Rohr 20 × 2: was sich im Plan ändert
Größere Rohre sind bei der BKA üblich, und der Planer kennt jetzt neben 16 × 2 auch 17 × 2 und 20 × 2 mm. Der Rohrdurchmesser ist keine Kosmetik: er geht in den Wärmeübergang, in den Wasserinhalt und in den Druckverlust ein, und er verändert die Estrichdicke. Nach DIN 18560-2:2004-04, 3.2.2 erhöht sich die Estrichnenndicke bei Bauart A um den Rohraußendurchmesser – bei 45 mm Überdeckung und 20-mm-Rohr sind das 65 mm Estrich.
Die Überdeckung über dem Rohrscheitel ist im Planer einstellbar. Die unbedingte Untergrenze liegt bei 30 mm: EN 1264-4:2021, 4.2.2.9.2 nennt sie für Zement-, Calciumsulfat- und Kunstharzestriche, DIN 18560-2:2004-04, 3.2.2 ebenso. Für die Biegezugfestigkeitsklasse F4 verlangt DIN 18560-2 mindestens 45 mm, für Fließestrich CAF-F4 mindestens 40 mm.
Das größere Rohr kostet Platz in der Umlenkung. Der Mindestbiegeradius wächst mit dem Durchmesser – die Datenblätter nennen typisch 5 × d, also 80 mm bei 16 mm und 100 mm bei 20 mm Rohr. Wichtig: die Norm legt diesen Radius nicht fest. EN 1264-4:2021, 4.2.2.7.3 verlangt ausdrücklich den vom Systemanbieter empfohlenen Biegeradius. Die Zahl gehört also aus dem Datenblatt Ihres Rohres in den Plan, nicht aus einer Faustformel.

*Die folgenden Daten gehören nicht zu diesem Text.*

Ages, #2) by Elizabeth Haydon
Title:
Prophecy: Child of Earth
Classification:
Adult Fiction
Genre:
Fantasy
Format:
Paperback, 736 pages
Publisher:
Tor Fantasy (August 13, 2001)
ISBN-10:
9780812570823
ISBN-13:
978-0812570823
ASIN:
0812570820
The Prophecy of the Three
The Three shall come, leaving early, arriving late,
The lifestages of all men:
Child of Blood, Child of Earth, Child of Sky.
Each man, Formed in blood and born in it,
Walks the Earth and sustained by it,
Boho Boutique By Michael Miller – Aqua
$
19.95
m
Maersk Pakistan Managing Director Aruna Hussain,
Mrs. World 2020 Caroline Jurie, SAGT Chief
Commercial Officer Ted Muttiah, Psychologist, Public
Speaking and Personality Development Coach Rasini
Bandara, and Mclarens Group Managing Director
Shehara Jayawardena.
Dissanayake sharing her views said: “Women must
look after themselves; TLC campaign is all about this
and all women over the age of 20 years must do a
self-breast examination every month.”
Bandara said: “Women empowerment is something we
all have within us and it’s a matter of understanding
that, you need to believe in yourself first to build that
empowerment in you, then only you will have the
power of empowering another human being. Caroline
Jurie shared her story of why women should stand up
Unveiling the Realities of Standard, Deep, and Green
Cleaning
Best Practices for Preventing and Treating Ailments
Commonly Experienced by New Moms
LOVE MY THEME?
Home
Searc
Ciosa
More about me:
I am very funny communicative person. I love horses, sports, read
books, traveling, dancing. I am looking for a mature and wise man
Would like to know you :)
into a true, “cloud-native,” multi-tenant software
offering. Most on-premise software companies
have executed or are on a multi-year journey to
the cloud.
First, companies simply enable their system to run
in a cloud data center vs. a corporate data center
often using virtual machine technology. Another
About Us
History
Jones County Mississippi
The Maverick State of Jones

Warum 15 cm Verlegeabstand im Planer fehlen
In einem Mäander wird die 180°-Umlenkung zwischen zwei unmittelbar benachbarten Bahnen mit dem Radius VA/2 gefahren. Bei 15 cm Abstand sind das 75 mm – unterhalb der 80 mm, die ein 16-mm-Rohr laut Datenblatt braucht, und deutlich unter den 100 mm eines 20-mm-Rohres. Zwei parallele Bahnen im Abstand VA lassen sich mit einem einzelnen Halbkreis nur mit genau diesem Radius verbinden; das ist Geometrie, keine Vorsichtsmarge.
Deshalb zeigt dieser Planer 15 cm nicht an. Praktisch gelöst wird der enge Abstand mit einer Ω-Wendeschleife, die die Wendung aus der Bahn heraushebt – ein eigenes Geometriemodul, das noch aussteht. Bis dahin wäre eine 15-cm-Option eine überzeugend gezeichnete, aber nicht ausführbare Linie. Der Planer zeichnet nur, was er nachmessen kann, und misst jeden Biegeradius an der gezeichneten Rohrachse.
Das ist keine Aussage gegen 15 cm auf der Baustelle: mit Biegehilfe, engeren Systemplatten oder einem anderen Rohr ist der Abstand üblich. Es ist eine Aussage über das, was dieses Werkzeug momentan beweisen kann. Bei der BKA liegt der Abstand ohnehin oft am Bewehrungsraster – und das kennt der Planer nicht.
Was Sie vom Verlegeplan trotzdem mitnehmen können
Brauchbar bleibt die Geometrie: Bahnenverlauf, Rohrlänge pro Kreis, Aufteilung in Heizkreise, Lage des Verteilers, Anbindeleitungen, gemessene Biegeradien und Achsabstände. Das ist ein ordentlicher Vorentwurf zum Abstecken und zum Gespräch mit dem Fachbetrieb – auch für eine BKA, wenn Sie die Abstände an Ihr Bewehrungsraster anpassen.
Nicht übertragbar sind die Wärme- und Hydraulikwerte: Vorlauftemperatur, Oberflächentemperatur, Flächenleistung und Grenzkurve gelten für Rohr im Heizestrich auf Dämmung. Für eine Decke ohne Dämmung, die nach oben und unten abgibt, sind sie schlicht das falsche Modell – auch wenn das Werkzeug bereitwillig Zahlen ausgibt.
Praktischer Weg: Geometrie hier vorbereiten und ausdrucken, die thermische Auslegung der BKA vom Fachplaner rechnen lassen, und die Rohrdaten aus dem Datenblatt Ihres Systems übernehmen – besonders den Mindestbiegeradius, der über den kleinsten möglichen Verlegeabstand entscheidet.